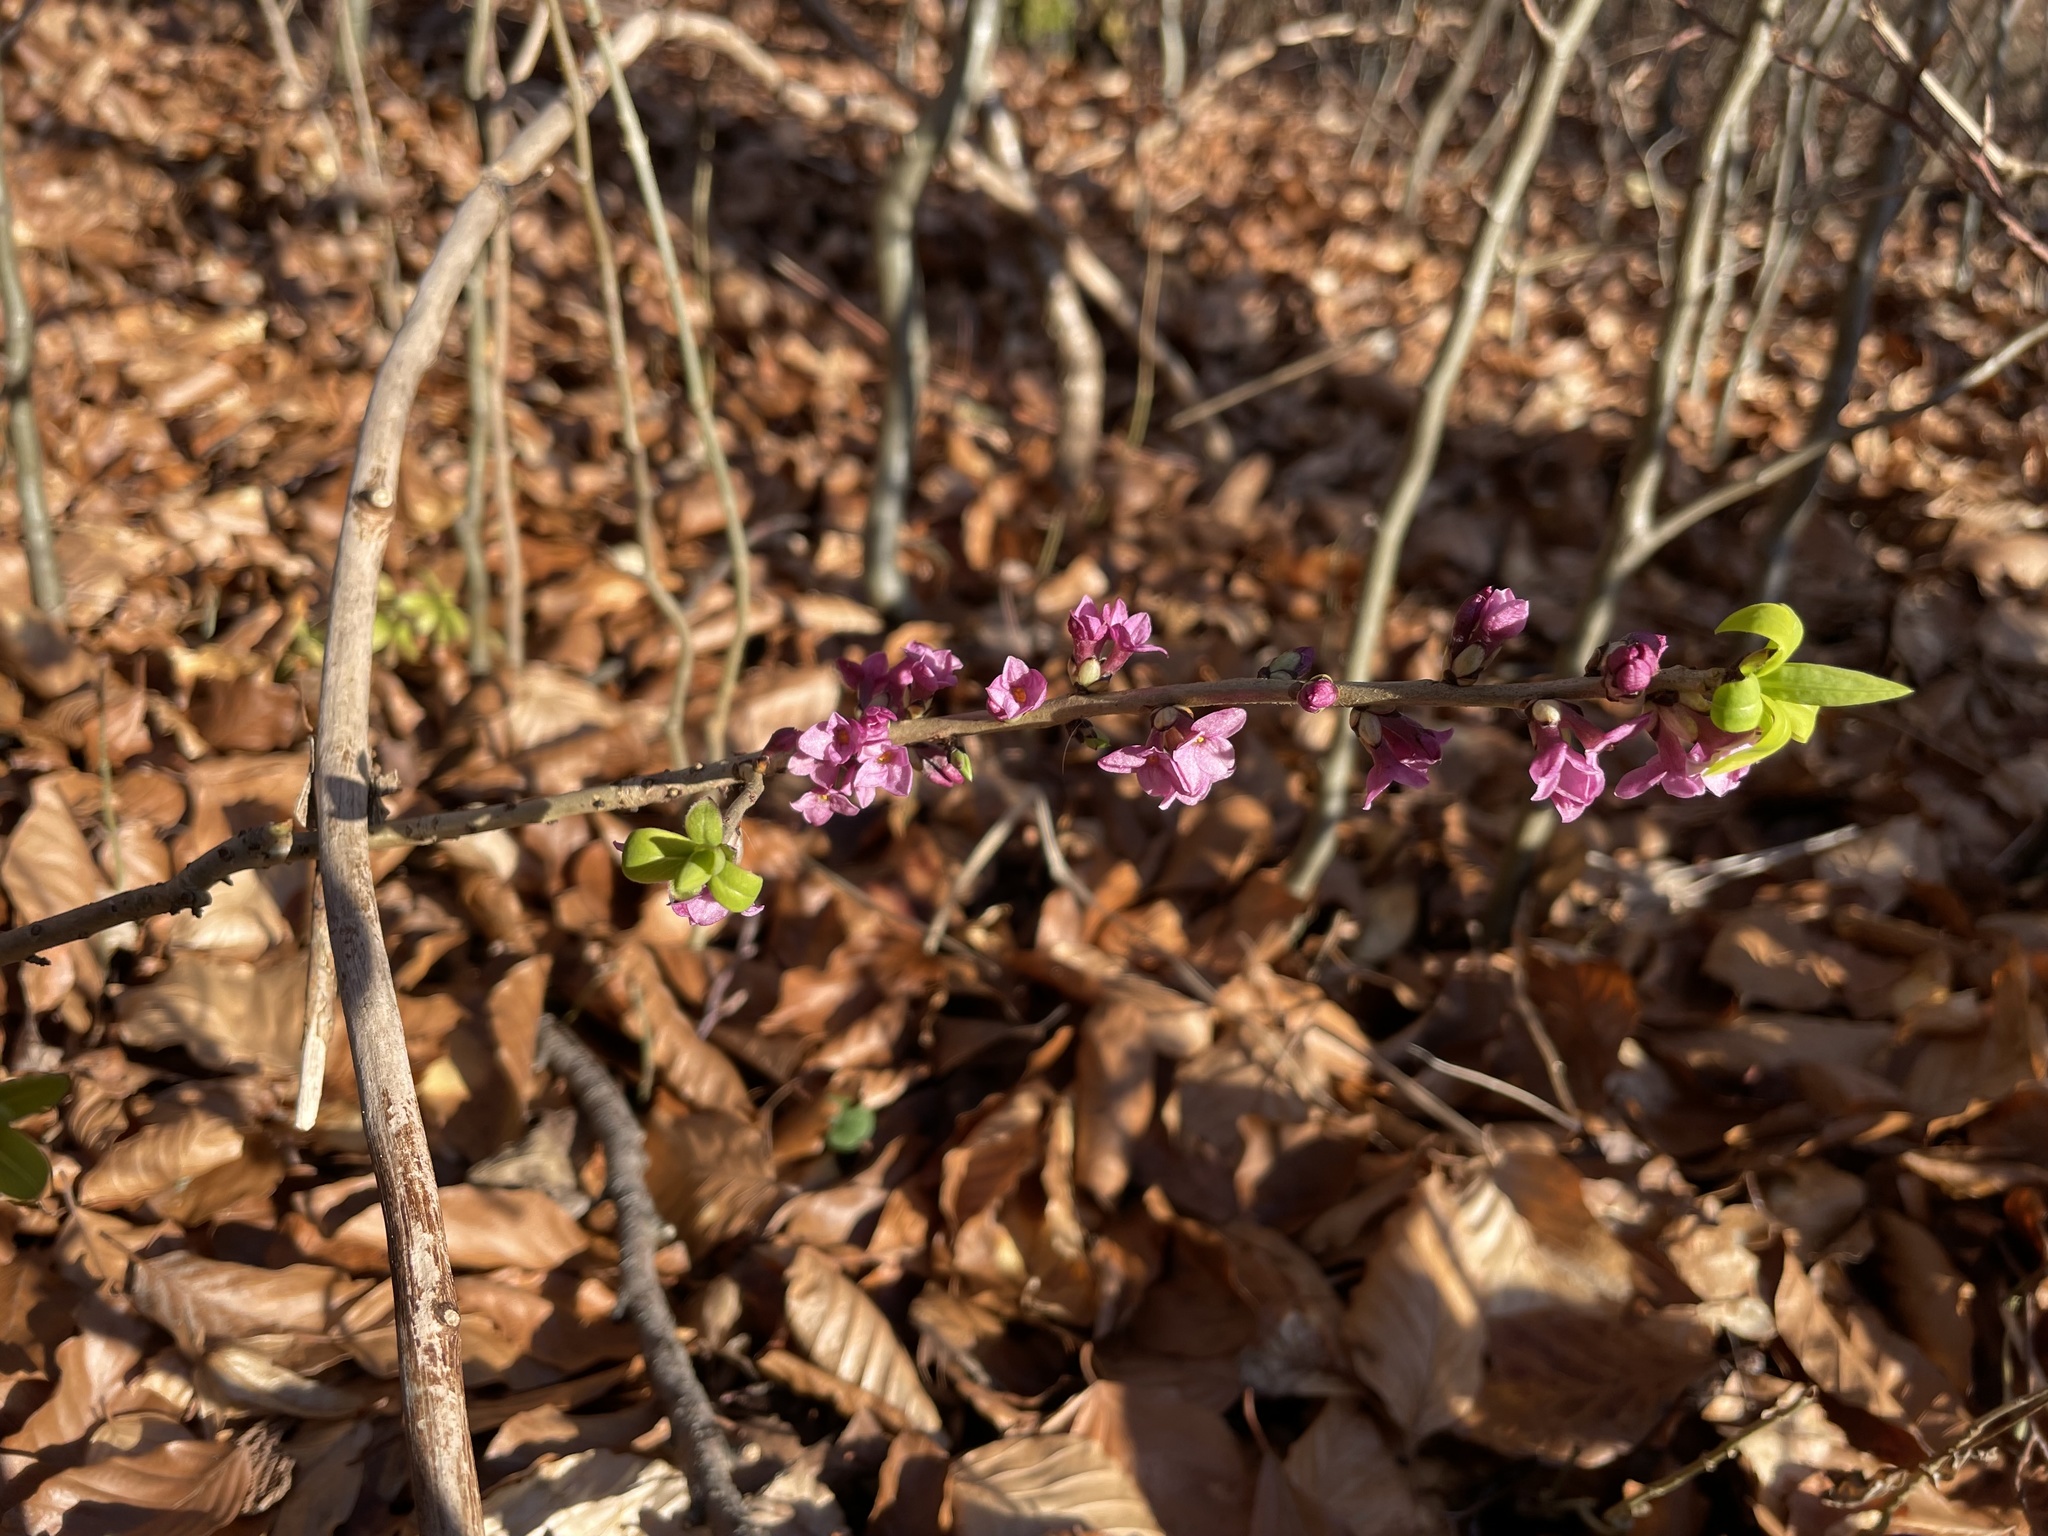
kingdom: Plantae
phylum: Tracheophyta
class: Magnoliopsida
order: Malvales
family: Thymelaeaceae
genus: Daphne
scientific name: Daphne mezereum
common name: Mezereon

§ Written exercise
Set down each line of the material above word for word, and leave the pictures out.

§ Correct result
kingdom: Plantae
phylum: Tracheophyta
class: Magnoliopsida
order: Malvales
family: Thymelaeaceae
genus: Daphne
scientific name: Daphne mezereum
common name: Mezereon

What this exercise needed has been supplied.